EXTRAIT DE PAGE
┌──
Plus que la récession, c’est le sentiment de l’affaiblissement de l’unité nationale qui nourrit la défiance envers les travailleurs venus d’ailleurs. Quand les institutions paraissent fragiles, quand la cohésion sociale semble se fissurer, ces immigrés auxquels personne ne prêtait attention quelques années auparavant se retrouvent en position d’accusés. « Les crises identitaires nourrissent des stéréotypes très négatifs », constate Catherine Wihtol de Wenden. Les étrangers servent alors d’« exutoire au profond sentiment d’incertitude sur l’avenir », écrit l’historien Yves Lequin, dans La Mosaïque France (Larousse, 1988).

La « fonction miroir »

Dans ces moments de doute, la figure repoussoir du « eux » permet, par contraste, de consolider les contours du « nous », analyse Catherine Wihtol de Wenden. « Lorsque les identités collectives vacillent, le “nous” se replie dans la fabrication artificielle de racines dont il exclut les étrangers », explique l’autrice de Figures de l’autre. Perceptions du migrant en France – 1870-2022 (CNRS Editions, 2022). C’est la « fonction miroir » de l’immigration, ajoute Patrick Simon, chercheur à l’Institut national d’études démographiques : « Les étrangers deviennent les boucs émissaires des crises franco-françaises – et ce, depuis la fin du XIXe siècle. »
└──
DONNÉES FOURNIES
┌──
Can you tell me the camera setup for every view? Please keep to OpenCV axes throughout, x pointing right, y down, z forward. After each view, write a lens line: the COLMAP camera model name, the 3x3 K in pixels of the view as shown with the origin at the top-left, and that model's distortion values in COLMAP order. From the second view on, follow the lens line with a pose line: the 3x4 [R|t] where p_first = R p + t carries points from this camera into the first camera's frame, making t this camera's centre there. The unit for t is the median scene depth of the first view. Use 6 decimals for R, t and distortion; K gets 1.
└──
┌──
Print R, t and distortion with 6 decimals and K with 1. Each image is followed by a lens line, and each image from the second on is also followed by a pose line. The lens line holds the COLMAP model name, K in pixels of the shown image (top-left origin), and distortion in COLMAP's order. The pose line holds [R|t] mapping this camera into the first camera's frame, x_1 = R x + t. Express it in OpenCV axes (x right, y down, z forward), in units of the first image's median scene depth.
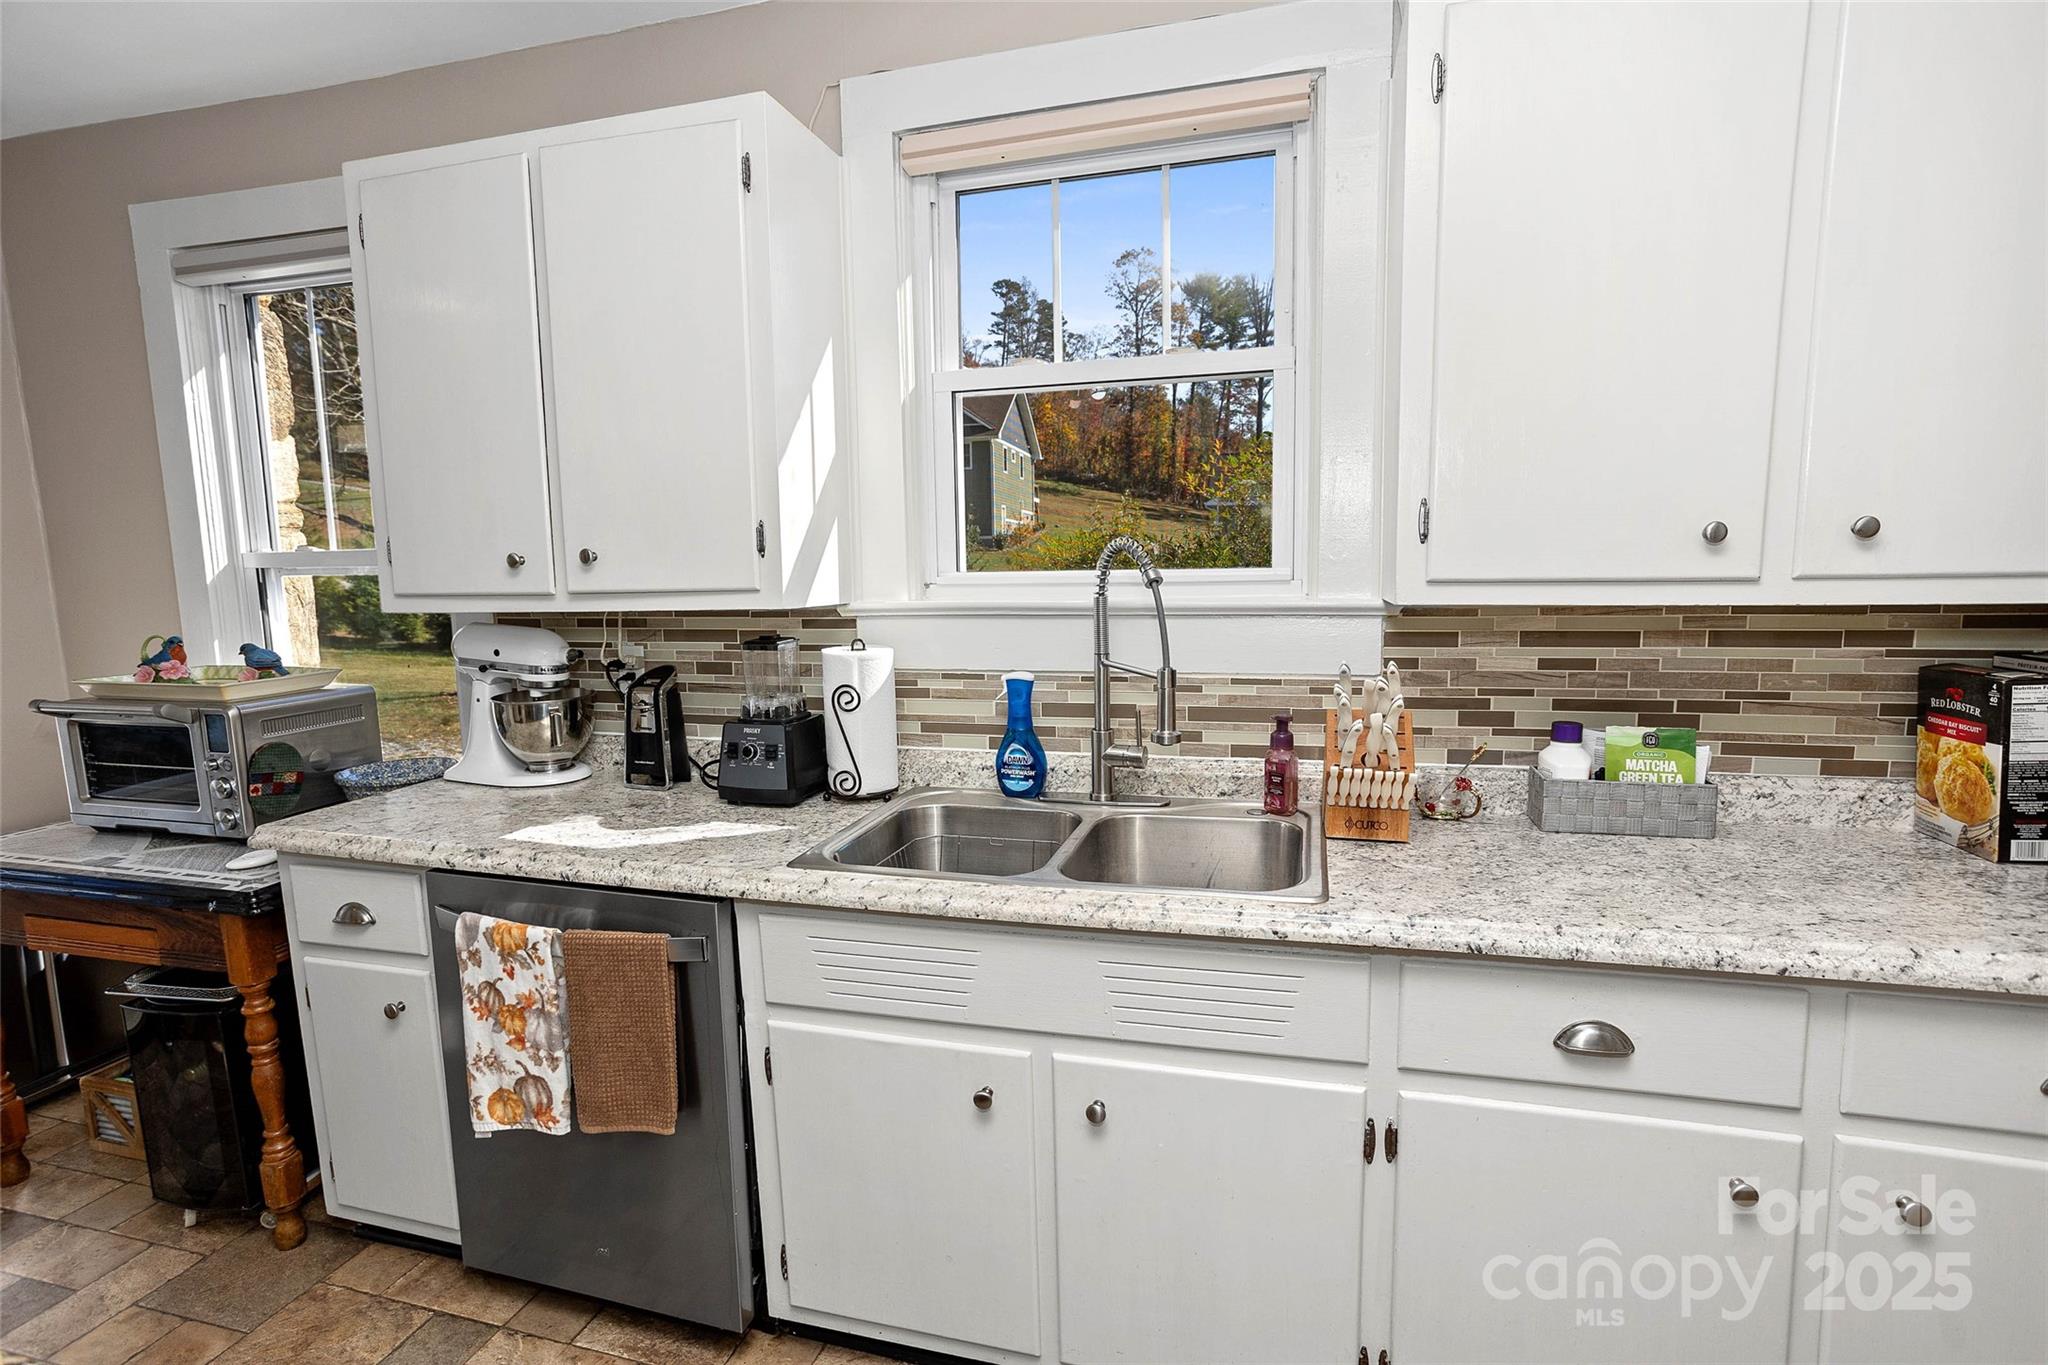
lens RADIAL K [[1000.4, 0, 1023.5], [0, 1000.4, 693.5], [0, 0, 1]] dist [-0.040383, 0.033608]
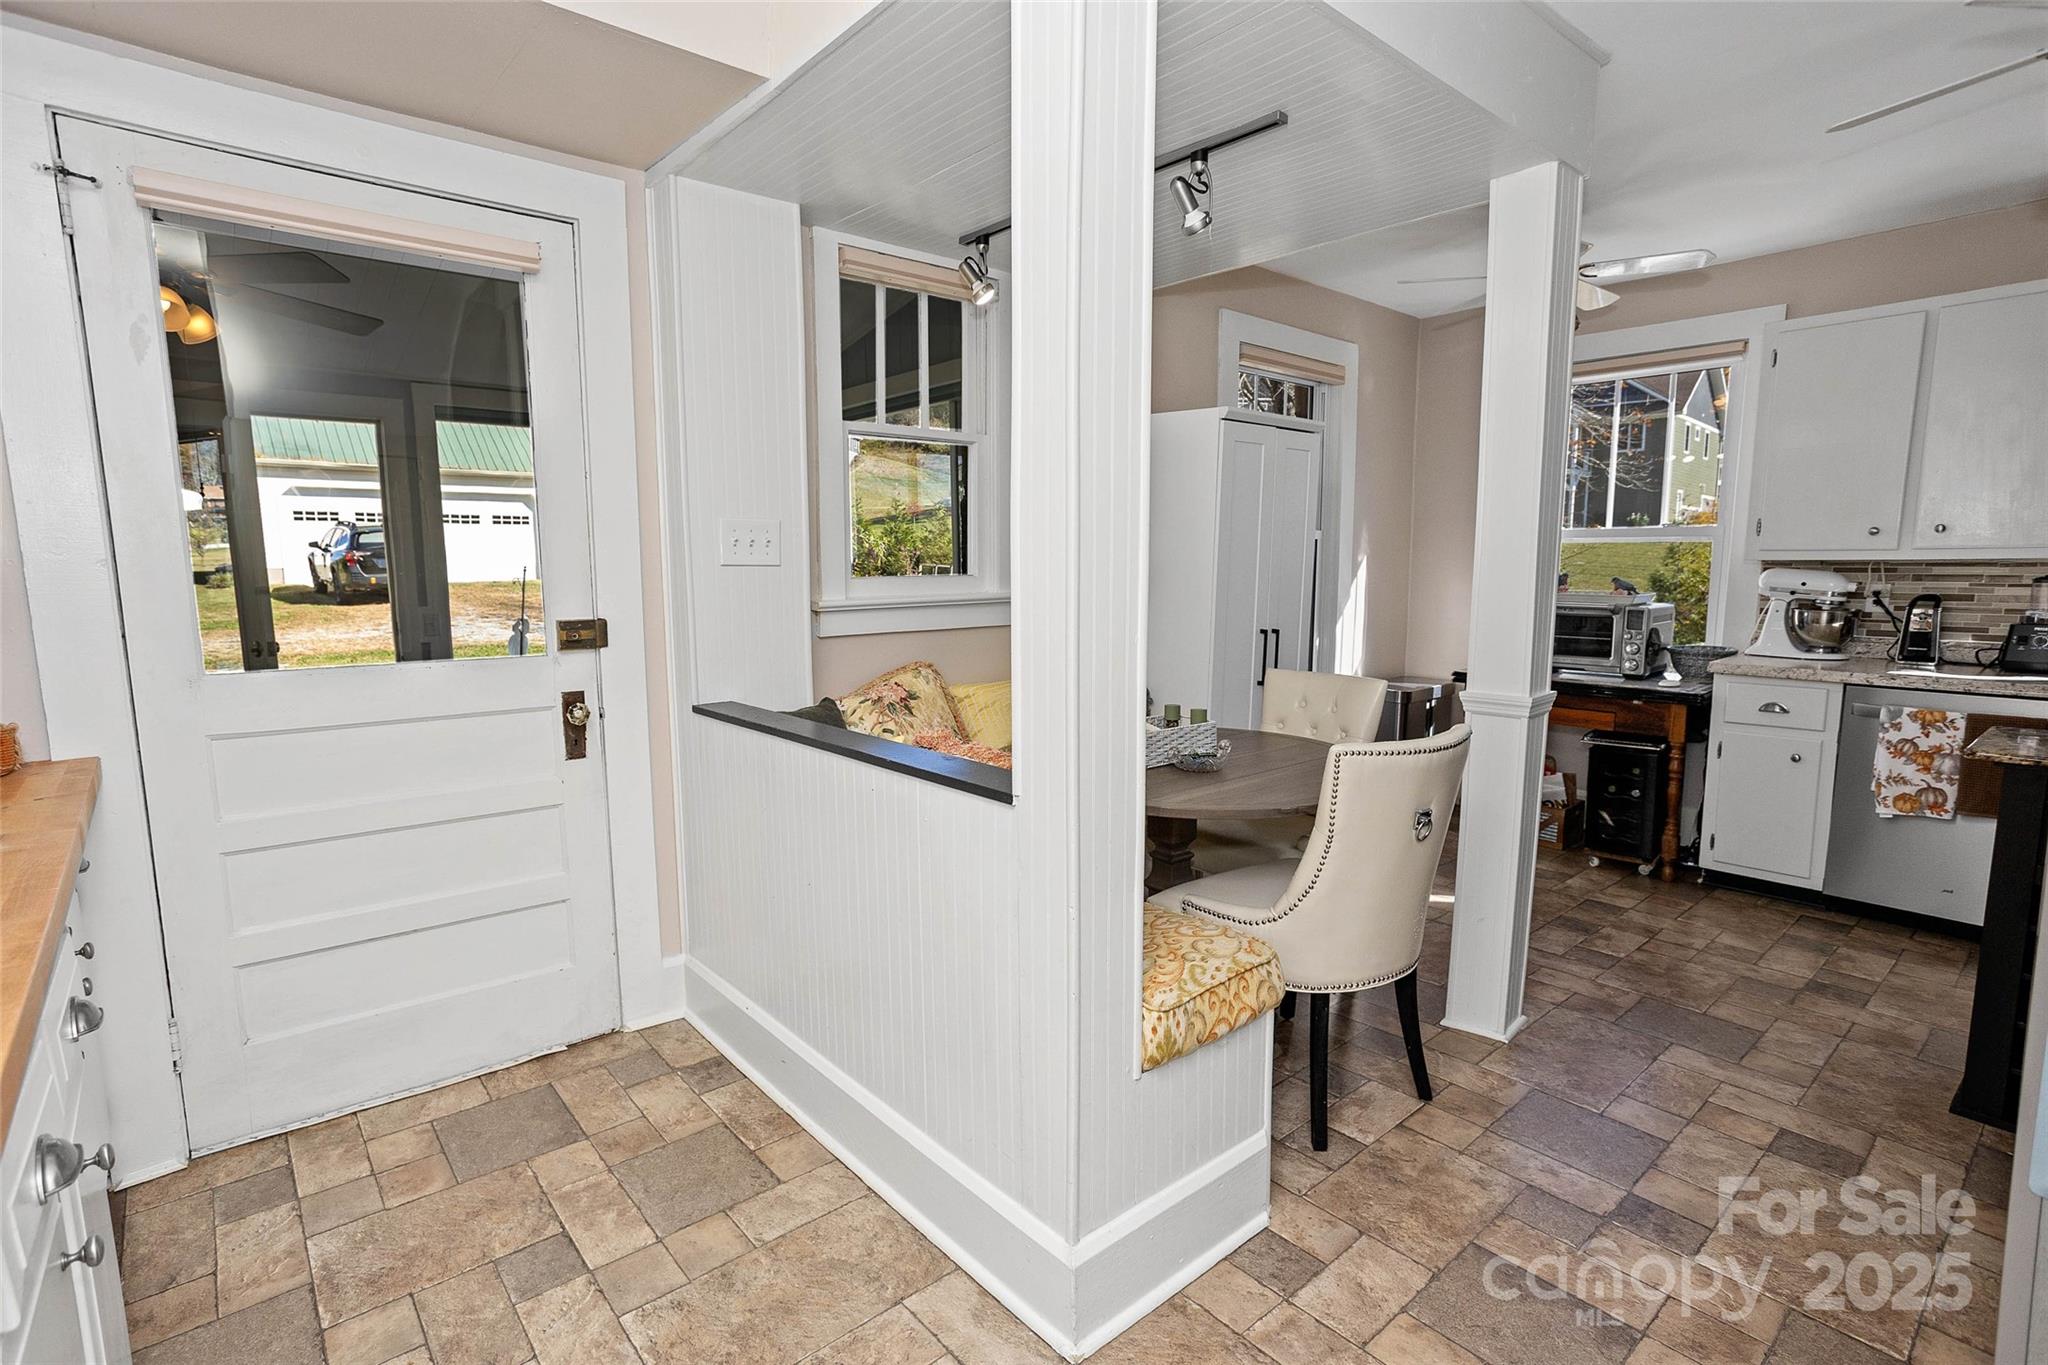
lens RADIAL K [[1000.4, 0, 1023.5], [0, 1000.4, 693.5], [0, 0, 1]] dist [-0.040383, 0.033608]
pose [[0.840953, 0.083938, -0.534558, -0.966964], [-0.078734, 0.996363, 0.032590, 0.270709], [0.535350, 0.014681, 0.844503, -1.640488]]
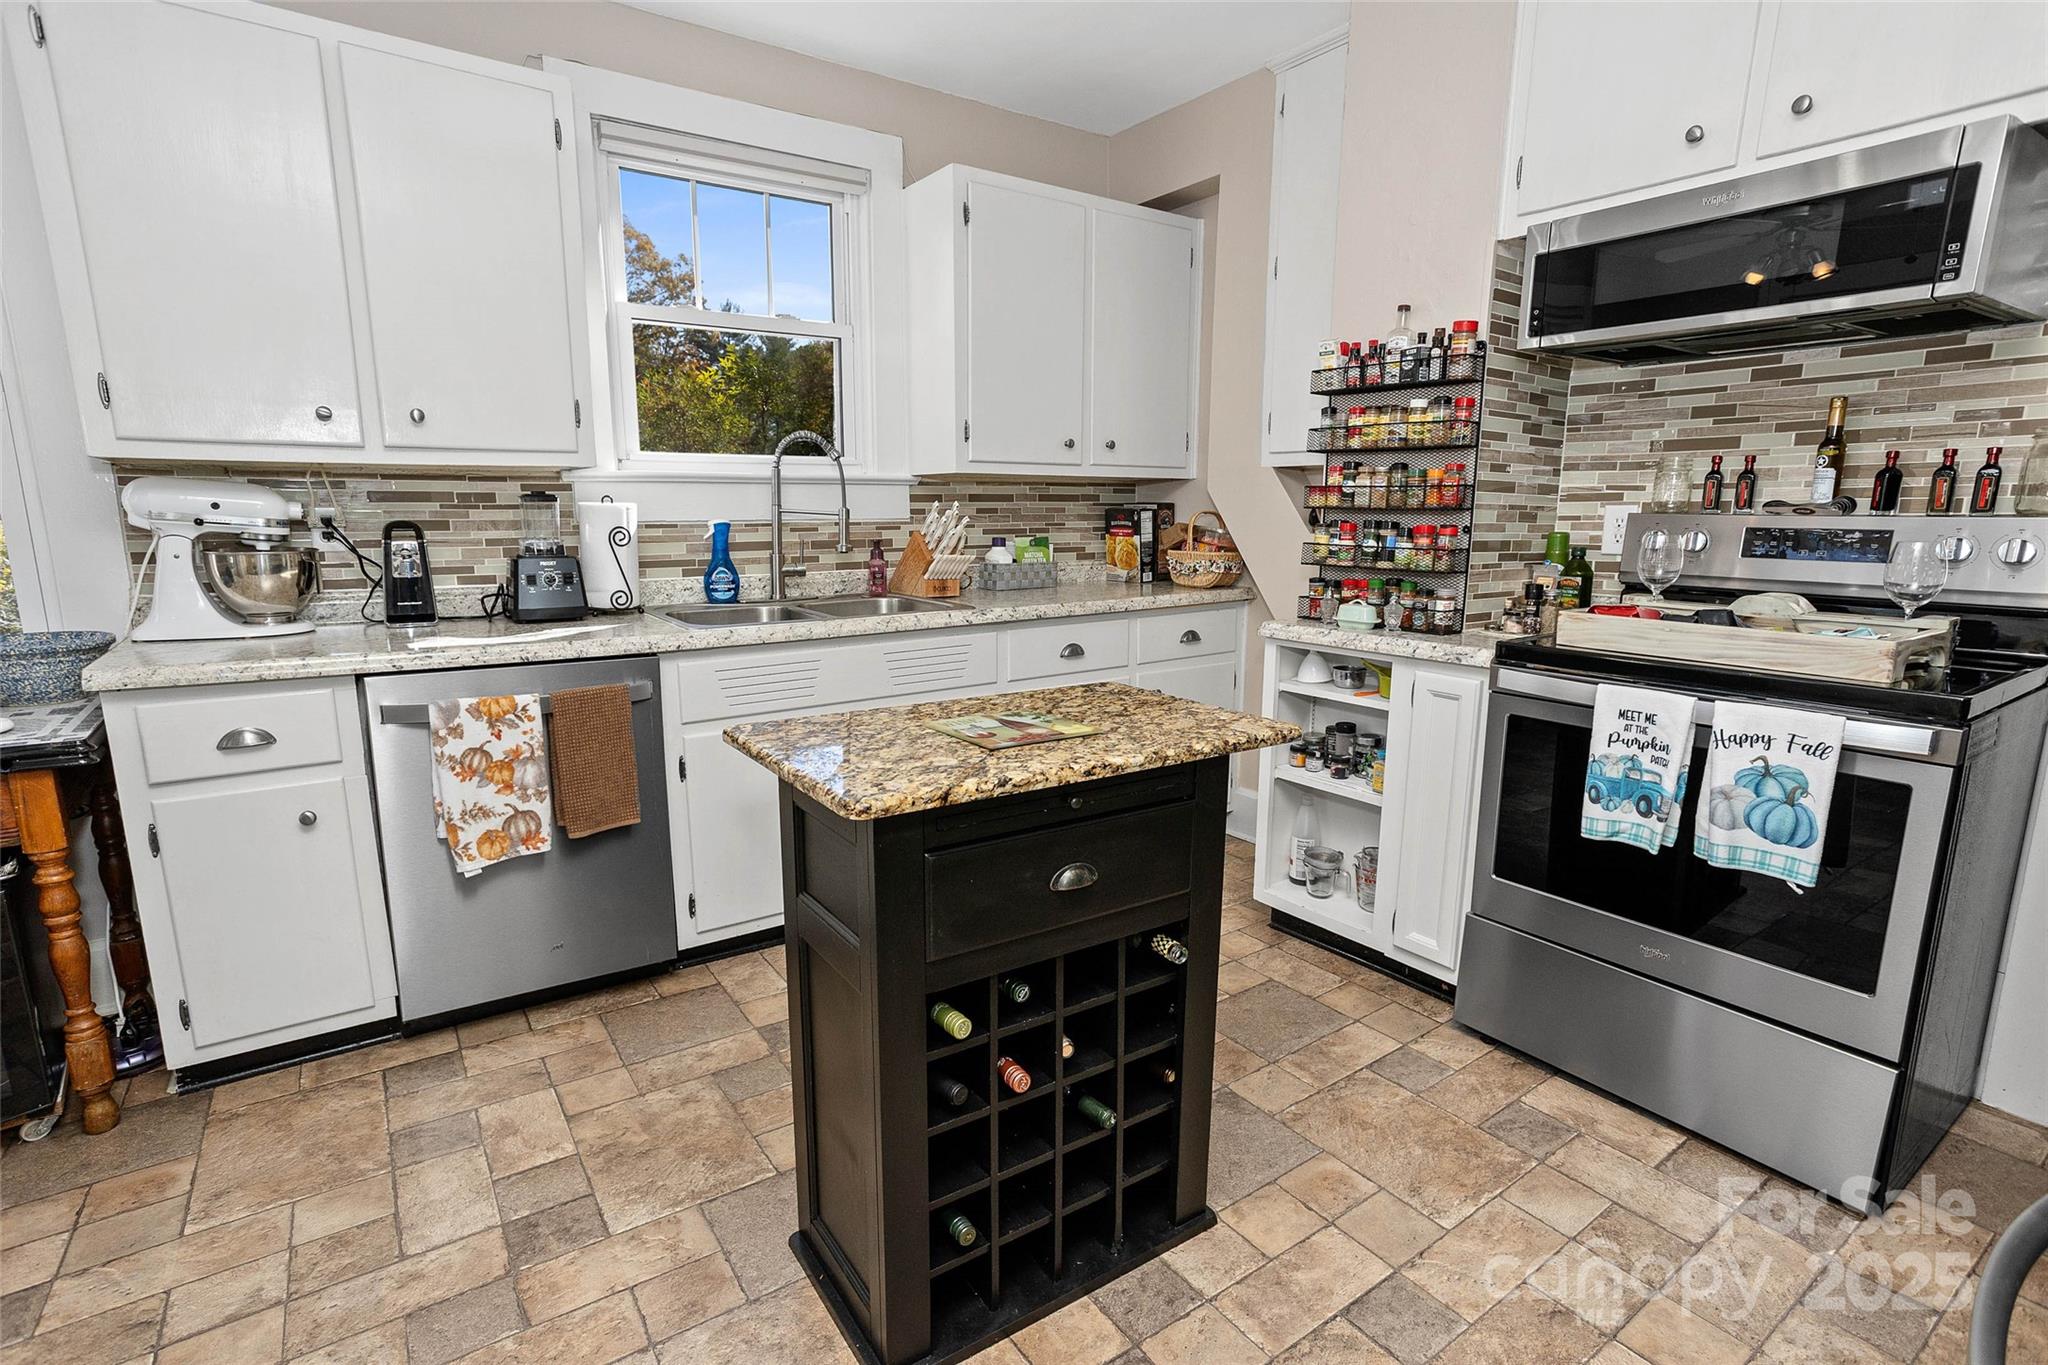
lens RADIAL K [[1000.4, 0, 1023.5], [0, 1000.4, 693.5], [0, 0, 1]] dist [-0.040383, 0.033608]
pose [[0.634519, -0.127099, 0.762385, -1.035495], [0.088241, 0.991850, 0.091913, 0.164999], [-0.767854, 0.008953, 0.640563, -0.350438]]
└──
ACTIVITÉS
(1) En une à trois phrases, expliquez d'après l'extrait sur la perception des immigrés en France comment la figure du « eux » agit sur le « nous » dans les moments de doute.
(2) Poursuivez l'extrait sur la perception des immigrés en France après sa dernière phrase.

CORRIGÉS CI-DESSOUS
(1) Par contraste, la figure repoussoir du « eux » consolide les contours du « nous ». Lorsque les identités collectives vacillent, le « nous » se replie dans la fabrication artificielle de racines dont il exclut les étrangers. C'est ce que Patrick Simon appelle la « fonction miroir » de l'immigration.

(2)
depuis le XIX siecle

La figure de l’immigré, ce travailleur né à l’étranger, émerge, en effet, au tout début de la IIIRépublique. « Au XVIIIe et dans la première moitié du XIXe siècle, l’Hexagone accueille bien sûr des étrangers – le recensement de 1851 en mentionne 380 000 –, mais ils sont essentiellement issus des élites européennes, observe Laurent Dornel, auteur de La France hostile. Socio-histoire de la xénophobie (1870-1914) (Hachette Littératures, 2004). Ce ne sont pas des travailleurs de l’industrie, mais des officiers polonais, des artisans anglais ou des investisseurs suisses. »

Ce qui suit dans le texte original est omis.